ISSN 2039-1676


04 marzo 2014

Prime prese di posizione della Corte di cassazione sulla nuova disciplina sanzionatoria in tema di stupefacenti

Cass., Sez. IV, 28 febbraio 2014, Pres. Zecca, Rel. Dell'Utri, Dovere, D'Isa (informazioni provvisorie)

Diamo immediatamente notizia, considerato il loro rilevante interesse pratico, pur in costanza dell'annunciata breve pausa delle nostre pubblicazioni, di tre decisioni assunte dalla quarta sezione penale della Corte di cassazione all'udienza pubblica del 28 febbraio 2014.

Si trattava di valutare le conseguenze convergenti del decreto-legge n. 146 del 2013, convertito nella legge n. 10 del 2014, e della sentenza 25 febbraio 2014, n. 32, della Consulta,  che ha dichiarato illegittima in parte qua la legge Fini-Giovanardi (su cui v. gli ampi commenti di Viganò e Della Bella in questa Rivista, 12, 26 e 27 febbraio 2014, tutti raggiungibili mediante link posti sul lato destro dello schermo).

Non sfugga la circostanza che le decisioni in questione intervengono ad avvenuto deposito della citata sentenza costituzionale, ma a non ancora avvenuta sua pubblicazione nella Gazzetta ufficiale della Repubblica, dal giorno successivo alla quale si producono, com'è noto, gli effetti caducatori ad essa collegati (la pubblicazione dovrebbe intervenire domani, 5 marzo 2014).

Le tre decisioni si iscrivono nel tema, ampiamente esaminato nei commenti sopra citati, delle conseguenze di diritto intertemporale discendenti dalla sentenza della Consulta.

Nel primo caso si trattava di stabilire se, successivamente all'entrata in vigore del d.l. 23 dicembre 2013 n. 146, convertito con modificazioni, nella legge 21 febbraio 2014 n. 10, l'ipotesi del fatto di lieve entità, prevista dall'art. 73, comma 5, d.p.r. n. 309 del 1990 (t.u. delle leggi in materia di stupefacenti e sostanze psicotrope), risulti configurabile come reato autonomo punito con la reclusione da uno a cinque anni e la multa da 3.000 e 26.000 euro. La questione era stata risolta affermativamente già dalla VI sezione penale della Corte suprema (si veda la informazione provvisoria pubblicata dalla nostra Rivista), ma il quesito si è posto in termini nuovi a seguito della sentenza n. 32 del 2014 della Corte costituzionale, ed a tale quesito si riferisce la prima delle decisioni in commento (Pres. Zecca, rel. Dell'Utri, ric.

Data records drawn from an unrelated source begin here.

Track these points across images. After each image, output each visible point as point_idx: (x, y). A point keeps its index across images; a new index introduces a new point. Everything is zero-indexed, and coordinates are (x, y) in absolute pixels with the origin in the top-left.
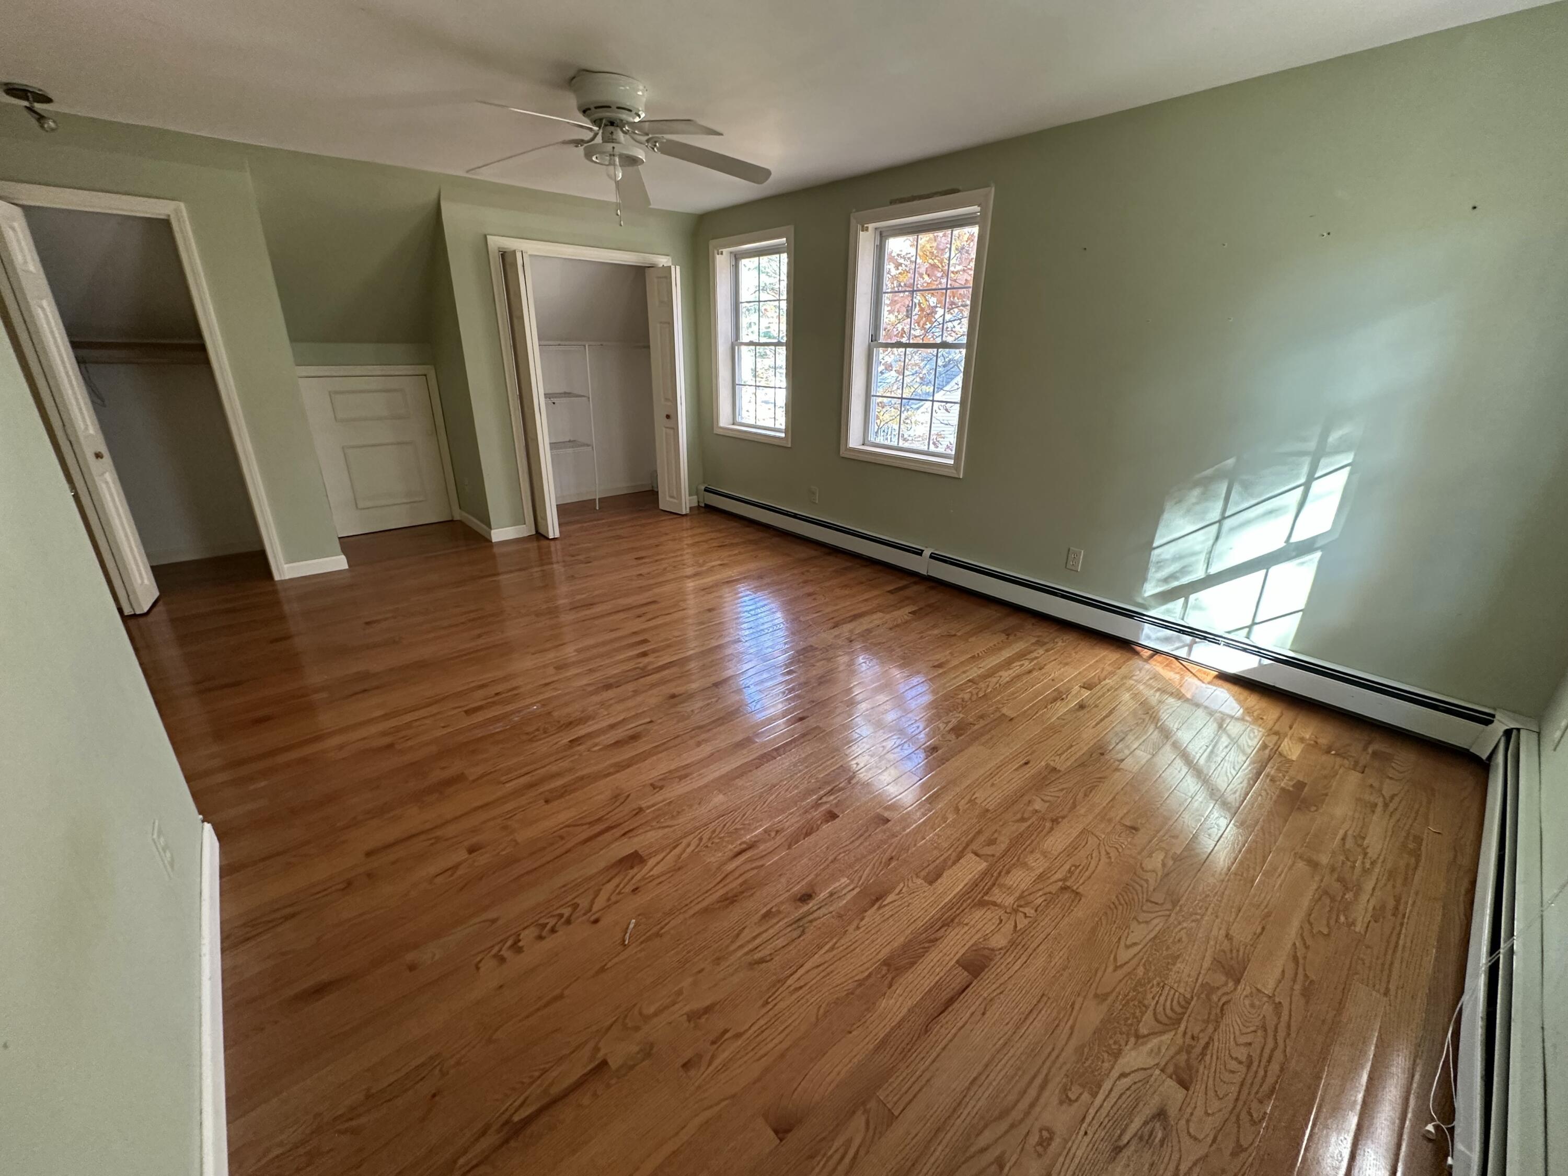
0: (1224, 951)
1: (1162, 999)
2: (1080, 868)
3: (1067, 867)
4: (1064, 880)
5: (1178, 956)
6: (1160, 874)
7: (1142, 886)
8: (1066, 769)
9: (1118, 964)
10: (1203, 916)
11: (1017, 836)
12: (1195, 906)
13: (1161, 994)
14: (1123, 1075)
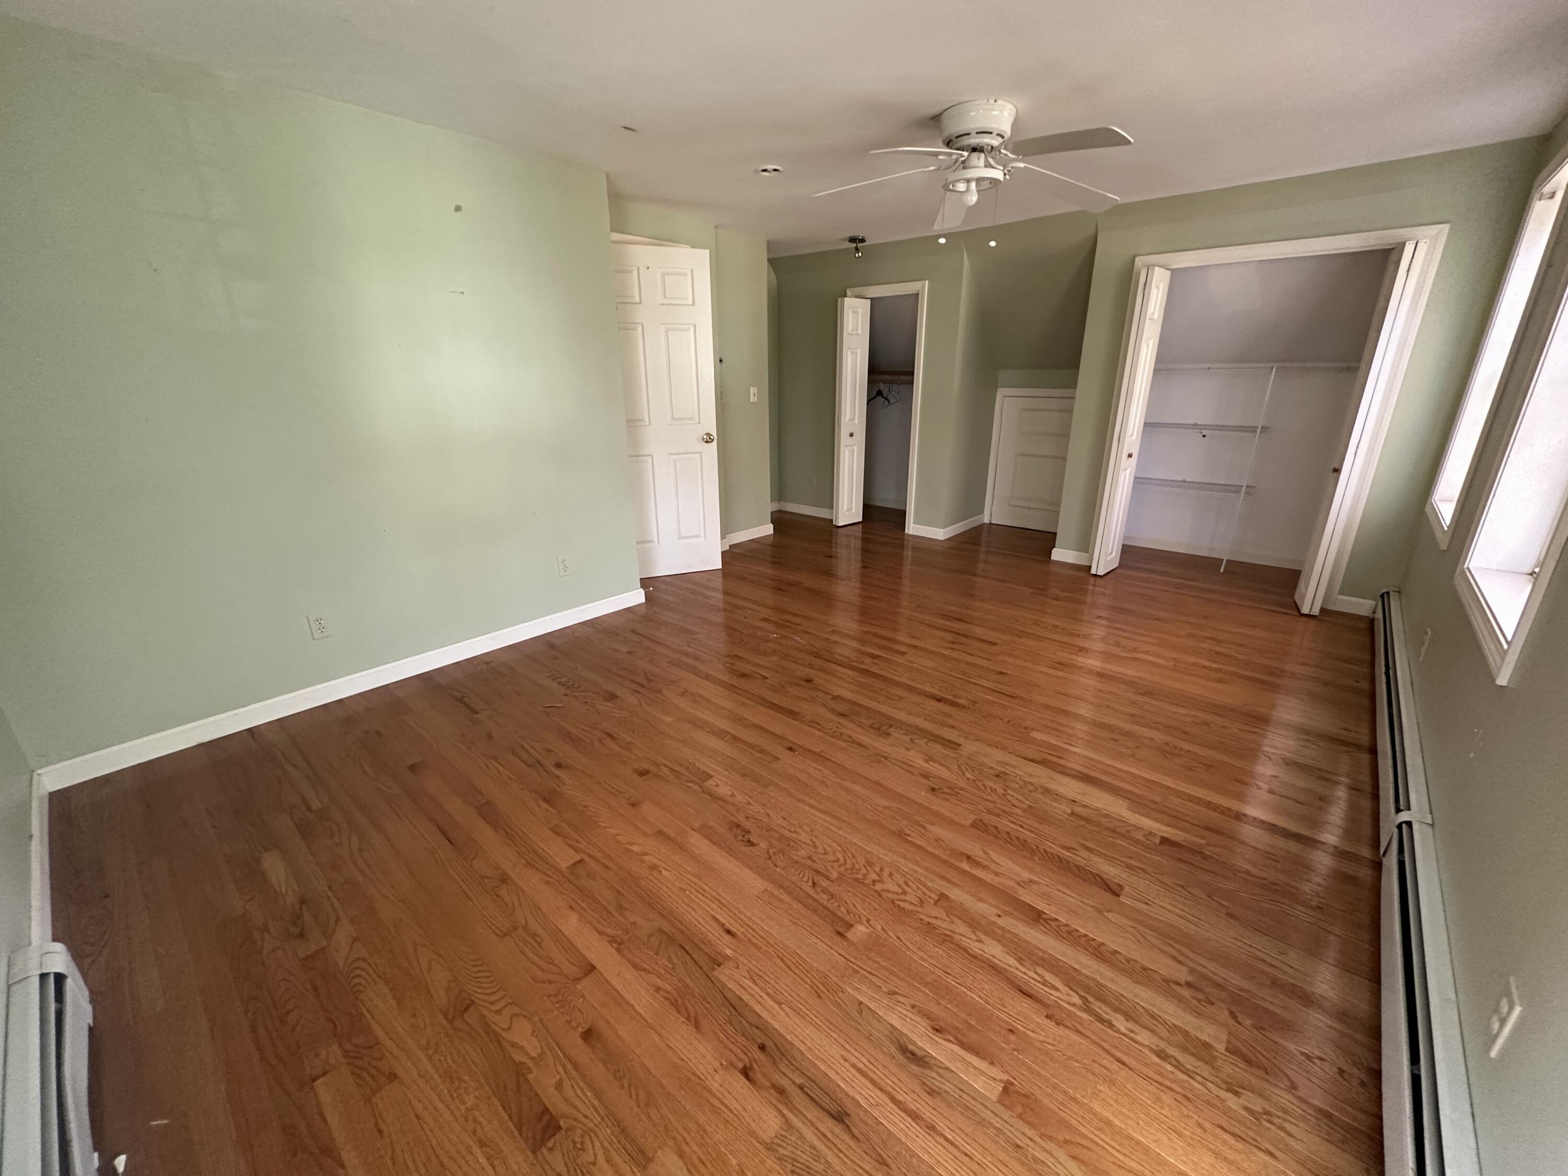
0: (380, 1059)
1: (371, 972)
2: (538, 947)
3: (540, 931)
4: (525, 928)
5: (399, 1005)
6: (504, 1034)
7: (493, 1003)
8: (716, 978)
9: (418, 947)
10: (430, 1059)
11: (596, 898)
12: (445, 1056)
13: (375, 972)
14: (338, 919)
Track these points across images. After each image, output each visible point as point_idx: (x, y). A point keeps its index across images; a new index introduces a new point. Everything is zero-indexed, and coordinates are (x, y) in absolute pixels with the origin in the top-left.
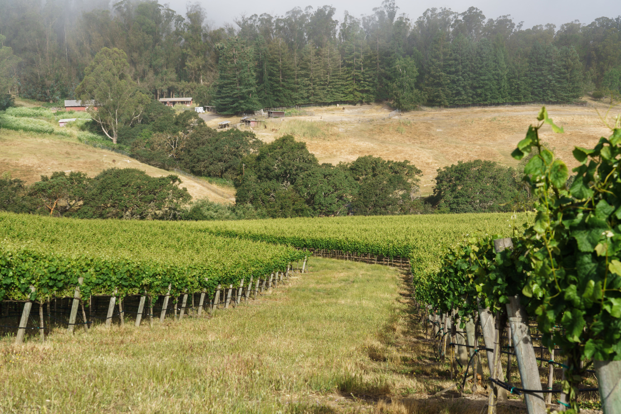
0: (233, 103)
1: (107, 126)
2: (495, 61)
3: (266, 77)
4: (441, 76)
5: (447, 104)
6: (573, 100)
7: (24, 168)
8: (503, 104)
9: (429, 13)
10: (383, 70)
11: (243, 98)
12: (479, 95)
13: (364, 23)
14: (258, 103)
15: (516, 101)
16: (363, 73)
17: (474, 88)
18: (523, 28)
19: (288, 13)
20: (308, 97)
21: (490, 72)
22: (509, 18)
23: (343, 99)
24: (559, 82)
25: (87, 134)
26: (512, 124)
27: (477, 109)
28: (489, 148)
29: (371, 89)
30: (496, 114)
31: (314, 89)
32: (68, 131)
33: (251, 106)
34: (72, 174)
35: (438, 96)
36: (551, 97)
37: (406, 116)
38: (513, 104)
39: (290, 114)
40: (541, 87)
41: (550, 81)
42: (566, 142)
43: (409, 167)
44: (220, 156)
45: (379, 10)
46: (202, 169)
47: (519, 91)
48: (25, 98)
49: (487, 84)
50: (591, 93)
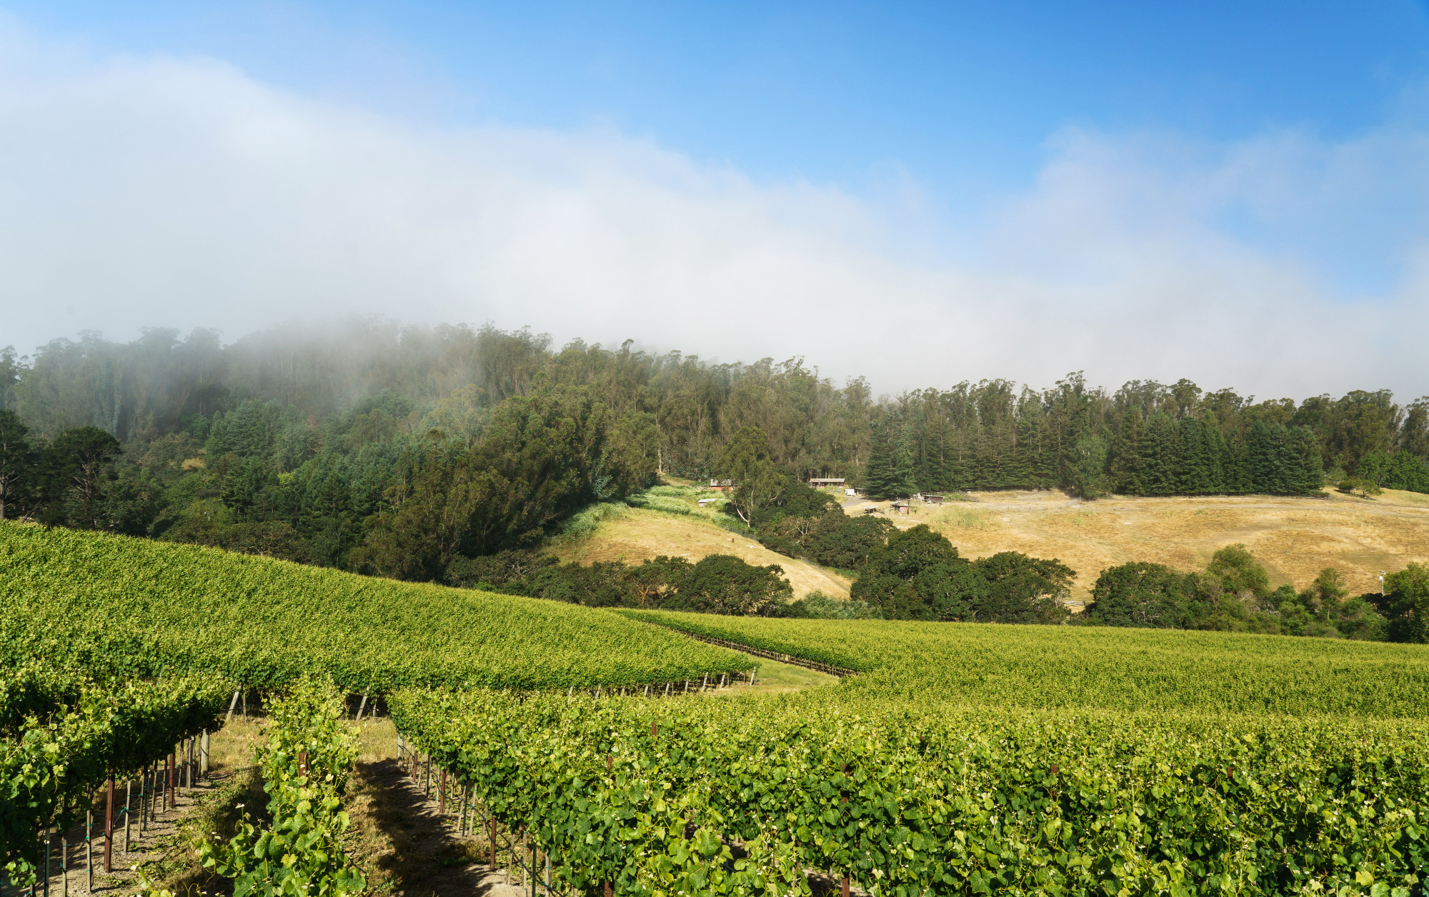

Verderamo).

Corollario di tale scelta interpretativa (qualificazione come reato autonomo dell'ipotesi del fatto di lieve entità, di cui all'art. 73, comma 5, d.p.r. n. 309 del 199), è che la variazione di pena dovuta per le eventuali circostanze del reato riconosciute dal giudice deve essere operata sulla quantità della pena che il giudice applicherebbe al reo qualora non concorresse la circostanza che determina l'aumento o la diminuzione: in tali termini si è espressa la seconda decisione (Pres. Zecca, rel. Dovere, ric. Spampinato).

Nel terzo caso veniva in rilievo la questione se, a seguito della sentenza 25 febbraio 2014, n. 32, della Corte costituzionale, con il ripristino della distinzione tra droghe pesanti e droghe leggere prevista dalla legge Iervolino-Vassalli, in caso di contestazione di più episodi di detenzione a fine di spaccio dei predetti diversi tipi di droga, già ritenuti in continuazione ai sensi dell'art. 81, cpv., c.p., debbano essere diversificati i corrispondenti aumenti di pena inflitti a tale titolo (Pres. Zecca, rel. D'Isa, ric. Pagano).

Le questioni esaminate hanno ricevuto tutte soluzione affermativa.

Sarà cura della nostra  Rivista pubblicare, non appena depositate, le motivazioni delle predette  decisioni. (GR).